Dataset entries:
*** Begin section ***
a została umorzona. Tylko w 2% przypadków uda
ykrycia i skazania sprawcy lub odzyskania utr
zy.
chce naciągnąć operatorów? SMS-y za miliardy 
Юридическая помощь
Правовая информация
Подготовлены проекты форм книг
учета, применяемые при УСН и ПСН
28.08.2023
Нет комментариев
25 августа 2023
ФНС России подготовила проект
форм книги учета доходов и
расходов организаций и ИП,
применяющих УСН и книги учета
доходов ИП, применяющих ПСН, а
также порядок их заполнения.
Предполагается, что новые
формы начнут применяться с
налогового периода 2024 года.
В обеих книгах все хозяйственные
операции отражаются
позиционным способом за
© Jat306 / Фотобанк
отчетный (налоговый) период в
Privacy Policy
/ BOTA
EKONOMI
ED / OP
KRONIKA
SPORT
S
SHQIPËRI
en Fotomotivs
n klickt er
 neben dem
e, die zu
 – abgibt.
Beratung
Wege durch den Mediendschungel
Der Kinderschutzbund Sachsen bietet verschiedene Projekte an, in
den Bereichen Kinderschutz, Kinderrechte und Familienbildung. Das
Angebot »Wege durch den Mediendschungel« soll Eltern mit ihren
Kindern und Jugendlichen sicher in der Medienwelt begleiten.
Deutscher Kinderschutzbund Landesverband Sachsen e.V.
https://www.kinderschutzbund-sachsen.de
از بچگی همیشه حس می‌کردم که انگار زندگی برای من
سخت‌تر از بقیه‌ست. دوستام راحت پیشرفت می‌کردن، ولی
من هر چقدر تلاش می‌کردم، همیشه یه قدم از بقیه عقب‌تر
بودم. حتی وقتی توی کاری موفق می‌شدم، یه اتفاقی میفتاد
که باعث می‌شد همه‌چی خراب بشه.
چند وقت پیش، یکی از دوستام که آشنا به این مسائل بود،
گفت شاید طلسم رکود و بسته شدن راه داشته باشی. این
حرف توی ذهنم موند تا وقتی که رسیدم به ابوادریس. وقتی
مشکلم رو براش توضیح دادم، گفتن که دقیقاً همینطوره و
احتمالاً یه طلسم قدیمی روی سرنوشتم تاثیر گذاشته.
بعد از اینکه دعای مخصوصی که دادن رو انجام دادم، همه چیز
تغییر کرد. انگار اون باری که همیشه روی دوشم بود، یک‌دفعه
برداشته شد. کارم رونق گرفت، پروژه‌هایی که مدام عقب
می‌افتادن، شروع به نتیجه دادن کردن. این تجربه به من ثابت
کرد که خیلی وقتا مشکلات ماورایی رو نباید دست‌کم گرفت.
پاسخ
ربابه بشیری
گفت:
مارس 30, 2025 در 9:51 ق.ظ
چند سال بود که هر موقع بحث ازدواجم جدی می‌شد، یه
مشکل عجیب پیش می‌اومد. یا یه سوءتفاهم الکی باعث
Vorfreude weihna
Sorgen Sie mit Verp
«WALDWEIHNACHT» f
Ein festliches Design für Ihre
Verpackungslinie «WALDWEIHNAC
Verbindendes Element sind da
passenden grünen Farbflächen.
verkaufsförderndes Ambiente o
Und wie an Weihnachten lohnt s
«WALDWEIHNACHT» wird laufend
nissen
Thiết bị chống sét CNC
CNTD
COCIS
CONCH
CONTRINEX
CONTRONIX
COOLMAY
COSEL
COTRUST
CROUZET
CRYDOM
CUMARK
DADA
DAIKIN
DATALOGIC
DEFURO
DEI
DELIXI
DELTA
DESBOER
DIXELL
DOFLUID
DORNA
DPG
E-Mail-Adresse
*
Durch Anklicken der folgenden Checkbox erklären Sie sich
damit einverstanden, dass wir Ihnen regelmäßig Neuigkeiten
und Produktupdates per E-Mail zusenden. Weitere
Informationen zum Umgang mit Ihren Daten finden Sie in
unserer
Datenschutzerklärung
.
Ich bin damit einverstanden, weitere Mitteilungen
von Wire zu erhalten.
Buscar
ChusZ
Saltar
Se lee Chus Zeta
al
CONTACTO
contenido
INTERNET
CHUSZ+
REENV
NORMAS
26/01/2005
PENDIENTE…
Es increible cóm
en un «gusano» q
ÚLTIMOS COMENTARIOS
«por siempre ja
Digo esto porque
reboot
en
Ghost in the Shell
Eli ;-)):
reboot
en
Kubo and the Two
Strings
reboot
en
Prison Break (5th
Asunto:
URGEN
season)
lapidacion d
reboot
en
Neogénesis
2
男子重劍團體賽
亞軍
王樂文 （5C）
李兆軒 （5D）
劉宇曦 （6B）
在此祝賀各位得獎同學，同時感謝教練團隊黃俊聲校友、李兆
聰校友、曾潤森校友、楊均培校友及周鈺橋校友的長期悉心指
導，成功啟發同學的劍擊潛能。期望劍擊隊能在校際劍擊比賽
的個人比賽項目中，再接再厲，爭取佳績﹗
*** End section ***
Work order:
Copy out all of the records above with nothing altered.

Output of the exercise:
a została umorzona. Tylko w 2% przypadków uda
ykrycia i skazania sprawcy lub odzyskania utr
zy.
chce naciągnąć operatorów? SMS-y za miliardy 
Юридическая помощь
Правовая информация
Подготовлены проекты форм книг
учета, применяемые при УСН и ПСН
28.08.2023
Нет комментариев
25 августа 2023
ФНС России подготовила проект
форм книги учета доходов и
расходов организаций и ИП,
применяющих УСН и книги учета
доходов ИП, применяющих ПСН, а
также порядок их заполнения.
Предполагается, что новые
формы начнут применяться с
налогового периода 2024 года.
В обеих книгах все хозяйственные
операции отражаются
позиционным способом за
© Jat306 / Фотобанк
отчетный (налоговый) период в
Privacy Policy
/ BOTA
EKONOMI
ED / OP
KRONIKA
SPORT
S
SHQIPËRI
en Fotomotivs
n klickt er
 neben dem
e, die zu
 – abgibt.
Beratung
Wege durch den Mediendschungel
Der Kinderschutzbund Sachsen bietet verschiedene Projekte an, in
den Bereichen Kinderschutz, Kinderrechte und Familienbildung. Das
Angebot »Wege durch den Mediendschungel« soll Eltern mit ihren
Kindern und Jugendlichen sicher in der Medienwelt begleiten.
Deutscher Kinderschutzbund Landesverband Sachsen e.V.
https://www.kinderschutzbund-sachsen.de
از بچگی همیشه حس می‌کردم که انگار زندگی برای من
سخت‌تر از بقیه‌ست. دوستام راحت پیشرفت می‌کردن، ولی
من هر چقدر تلاش می‌کردم، همیشه یه قدم از بقیه عقب‌تر
بودم. حتی وقتی توی کاری موفق می‌شدم، یه اتفاقی میفتاد
که باعث می‌شد همه‌چی خراب بشه.
چند وقت پیش، یکی از دوستام که آشنا به این مسائل بود،
گفت شاید طلسم رکود و بسته شدن راه داشته باشی. این
حرف توی ذهنم موند تا وقتی که رسیدم به ابوادریس. وقتی
مشکلم رو براش توضیح دادم، گفتن که دقیقاً همینطوره و
احتمالاً یه طلسم قدیمی روی سرنوشتم تاثیر گذاشته.
بعد از اینکه دعای مخصوصی که دادن رو انجام دادم، همه چیز
تغییر کرد. انگار اون باری که همیشه روی دوشم بود، یک‌دفعه
برداشته شد. کارم رونق گرفت، پروژه‌هایی که مدام عقب
می‌افتادن، شروع به نتیجه دادن کردن. این تجربه به من ثابت
کرد که خیلی وقتا مشکلات ماورایی رو نباید دست‌کم گرفت.
پاسخ
ربابه بشیری
گفت:
مارس 30, 2025 در 9:51 ق.ظ
چند سال بود که هر موقع بحث ازدواجم جدی می‌شد، یه
مشکل عجیب پیش می‌اومد. یا یه سوءتفاهم الکی باعث
Vorfreude weihna
Sorgen Sie mit Verp
«WALDWEIHNACHT» f
Ein festliches Design für Ihre
Verpackungslinie «WALDWEIHNAC
Verbindendes Element sind da
passenden grünen Farbflächen.
verkaufsförderndes Ambiente o
Und wie an Weihnachten lohnt s
«WALDWEIHNACHT» wird laufend
nissen
Thiết bị chống sét CNC
CNTD
COCIS
CONCH
CONTRINEX
CONTRONIX
COOLMAY
COSEL
COTRUST
CROUZET
CRYDOM
CUMARK
DADA
DAIKIN
DATALOGIC
DEFURO
DEI
DELIXI
DELTA
DESBOER
DIXELL
DOFLUID
DORNA
DPG
E-Mail-Adresse
*
Durch Anklicken der folgenden Checkbox erklären Sie sich
damit einverstanden, dass wir Ihnen regelmäßig Neuigkeiten
und Produktupdates per E-Mail zusenden. Weitere
Informationen zum Umgang mit Ihren Daten finden Sie in
unserer
Datenschutzerklärung
.
Ich bin damit einverstanden, weitere Mitteilungen
von Wire zu erhalten.
Buscar
ChusZ
Saltar
Se lee Chus Zeta
al
CONTACTO
contenido
INTERNET
CHUSZ+
REENV
NORMAS
26/01/2005
PENDIENTE…
Es increible cóm
en un «gusano» q
ÚLTIMOS COMENTARIOS
«por siempre ja
Digo esto porque
reboot
en
Ghost in the Shell
Eli ;-)):
reboot
en
Kubo and the Two
Strings
reboot
en
Prison Break (5th
Asunto:
URGEN
season)
lapidacion d
reboot
en
Neogénesis
2
男子重劍團體賽
亞軍
王樂文 （5C）
李兆軒 （5D）
劉宇曦 （6B）
在此祝賀各位得獎同學，同時感謝教練團隊黃俊聲校友、李兆
聰校友、曾潤森校友、楊均培校友及周鈺橋校友的長期悉心指
導，成功啟發同學的劍擊潛能。期望劍擊隊能在校際劍擊比賽
的個人比賽項目中，再接再厲，爭取佳績﹗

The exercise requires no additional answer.